ABOUT THIS EXERCISE =
Transcribe the listing below exactly, from its first line through the line with "This is the". Omit the pictures.
─── GIVEN INFORMATION ───
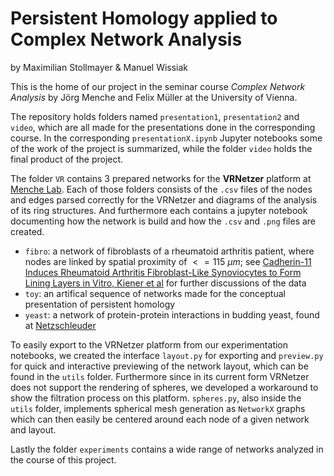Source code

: # Persistent Homology applied to Complex Network Analysis
by Maximilian Stollmayer & Manuel Wissiak

This is the home of our project in the seminar course _Complex Network Analysis_ by Jörg Menche and Felix Müller at the University of Vienna.

The repository holds folders named `presentation1`, `presentation2` and `video`, which are all made for the presentations done in the corresponding course. In the corresponding `presentationX.ipynb` Jupyter notebooks some of the work of the project is summarized, while the folder `video` holds the final product of the project.

The folder `VR` contains 3 prepared networks for the __VRNetzer__ platform at [Menche Lab](https://menchelab.com/). Each of those folders consists of the `.csv` files of the nodes and edges parsed correctly for the VRNetzer and diagrams of the analysis of its ring structures. And furthermore each contains a jupyter notebook documenting how the network is build and how the `.csv` and `.png` files are created.
- `fibro`: a network of fibroblasts of a rheumatoid arthritis patient, where nodes are linked by spatial proximity of $<=115 \ \mu m$; see [Cadherin-11 Induces Rheumatoid Arthritis Fibroblast-Like Synoviocytes to Form Lining Layers in Vitro, Kiener et al](https://www.sciencedirect.com/science/article/pii/S0002944010621724#cesec185) for further discussions of the data
- `toy`: an artifical sequence of networks made for the conceptual presentation of persistent homology
- `yeast`: a network of protein-protein interactions in budding yeast, found at [Netzschleuder](https://networks.skewed.de/net/collins_yeast)

To easily export to the VRNetzer platform from our experimentation notebooks, we created the interface `layout.py` for exporting and `preview.py` for quick and interactive previewing of the network layout, which can be found in the `utils` folder. Furthermore since in its current form VRNetzer does not support the rendering of spheres, we developed a workaround to show the filtration process on this platform. `spheres.py`, also inside the `utils` folder, implements spherical mesh generation as `NetworkX` graphs which can then easily be centered around each node of a given network and layout.

Lastly the folder `experiments` contains a wide range of networks analyzed in the course of this project.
───
RESPONSE TO THIS TASK =
Source code

: # Persistent Homology applied to Complex Network Analysis
by Maximilian Stollmayer & Manuel Wissiak

This is the home of our project in the seminar course _Complex Network Analysis_ by Jörg Menche and Felix Müller at the University of Vienna.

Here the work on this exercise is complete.